### AIM OF THE EXERCISE:
From the records below, state how many lines hold the string "tail", without any other text.

### AVAILABLE DATA:

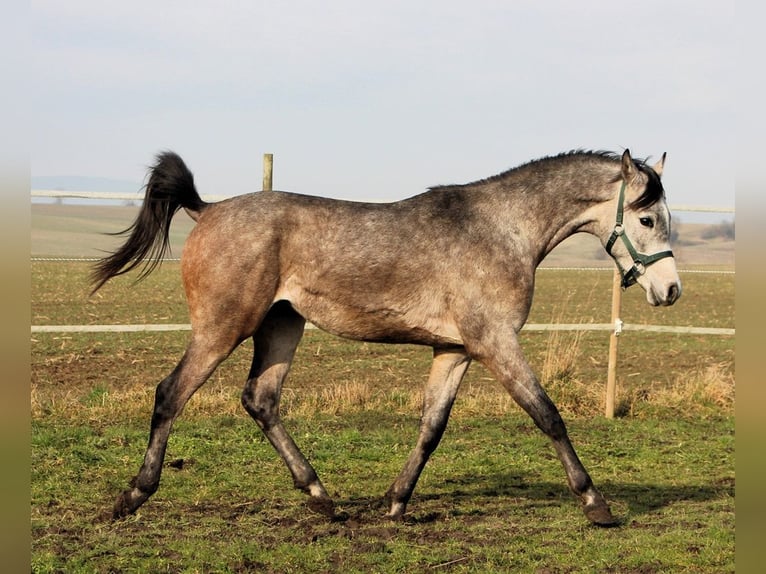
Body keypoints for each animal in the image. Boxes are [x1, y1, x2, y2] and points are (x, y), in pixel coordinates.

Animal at [93, 148, 680, 528]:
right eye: (648, 218)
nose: (670, 290)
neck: (502, 230)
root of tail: (209, 208)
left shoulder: (456, 350)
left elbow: (432, 427)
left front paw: (396, 502)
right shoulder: (496, 343)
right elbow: (548, 415)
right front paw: (596, 504)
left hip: (282, 326)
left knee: (260, 400)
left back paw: (321, 497)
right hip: (222, 328)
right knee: (171, 394)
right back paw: (133, 496)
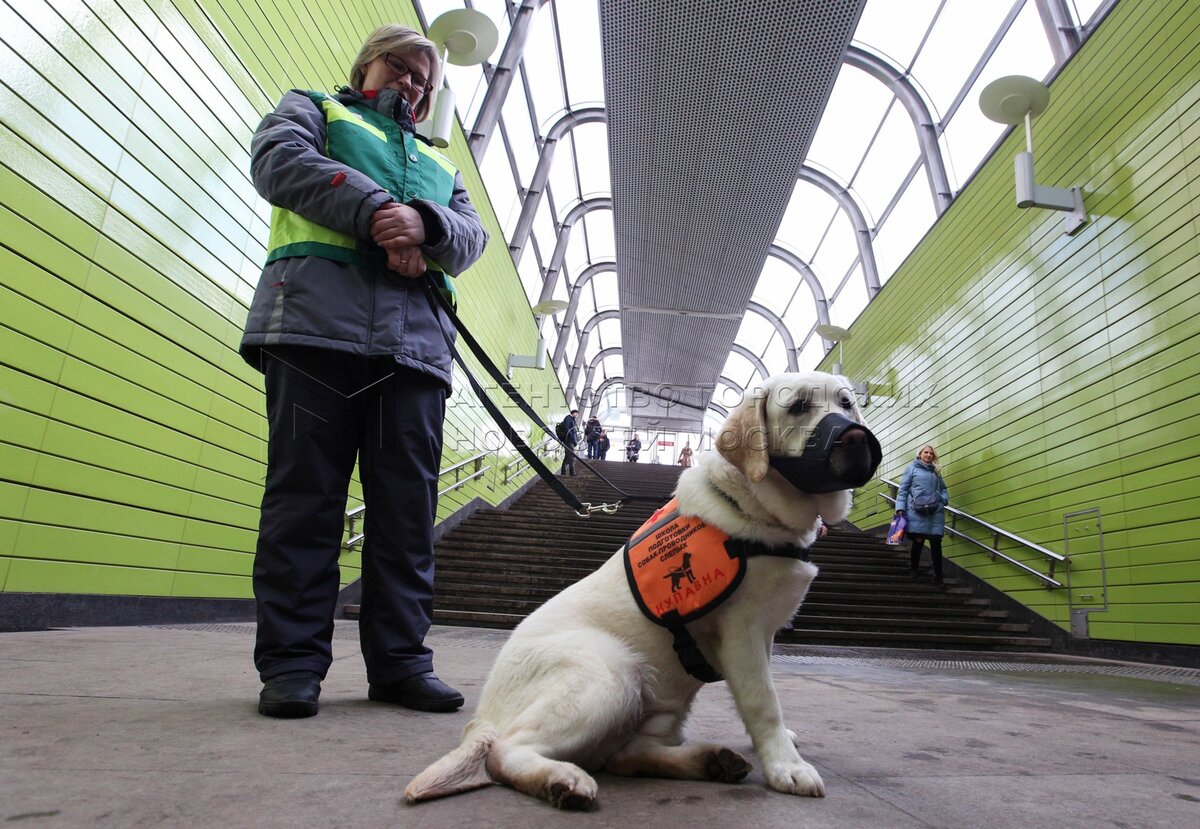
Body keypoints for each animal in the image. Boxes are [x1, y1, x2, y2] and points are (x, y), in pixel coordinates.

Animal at [408, 374, 878, 811]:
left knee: (624, 755)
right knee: (506, 751)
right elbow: (764, 702)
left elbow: (759, 698)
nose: (856, 437)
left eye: (846, 403)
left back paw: (710, 761)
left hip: (663, 701)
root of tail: (482, 718)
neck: (755, 510)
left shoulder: (764, 635)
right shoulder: (742, 630)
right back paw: (563, 781)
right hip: (613, 671)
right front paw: (787, 767)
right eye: (797, 407)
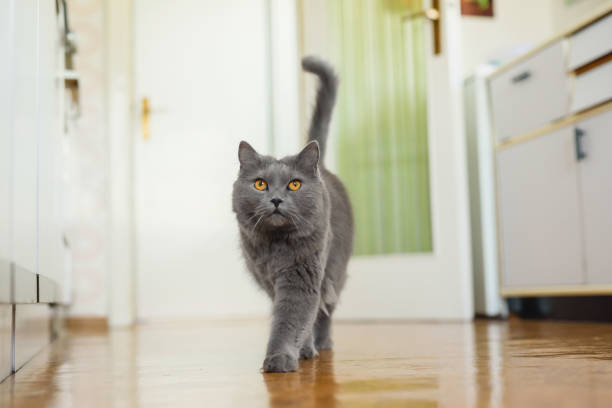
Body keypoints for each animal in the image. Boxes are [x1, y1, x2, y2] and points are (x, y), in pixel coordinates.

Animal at [231, 56, 354, 372]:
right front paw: (291, 355)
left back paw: (321, 345)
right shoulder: (269, 279)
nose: (276, 199)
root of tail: (323, 168)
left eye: (294, 184)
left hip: (334, 269)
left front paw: (279, 360)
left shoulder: (302, 275)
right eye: (260, 184)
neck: (276, 247)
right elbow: (293, 319)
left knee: (325, 310)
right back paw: (309, 349)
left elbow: (291, 319)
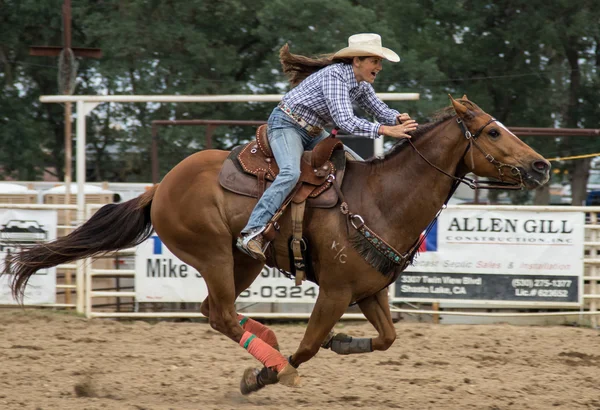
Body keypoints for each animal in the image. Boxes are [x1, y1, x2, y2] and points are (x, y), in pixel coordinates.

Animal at [3, 96, 548, 394]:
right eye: (493, 131)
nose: (542, 165)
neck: (380, 198)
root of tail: (160, 186)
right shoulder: (334, 292)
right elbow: (307, 349)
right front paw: (266, 377)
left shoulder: (370, 290)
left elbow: (388, 338)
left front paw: (341, 342)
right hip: (214, 255)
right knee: (222, 315)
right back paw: (269, 362)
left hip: (242, 261)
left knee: (212, 311)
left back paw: (266, 341)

### SOLUTION FOR THIS TASK:
4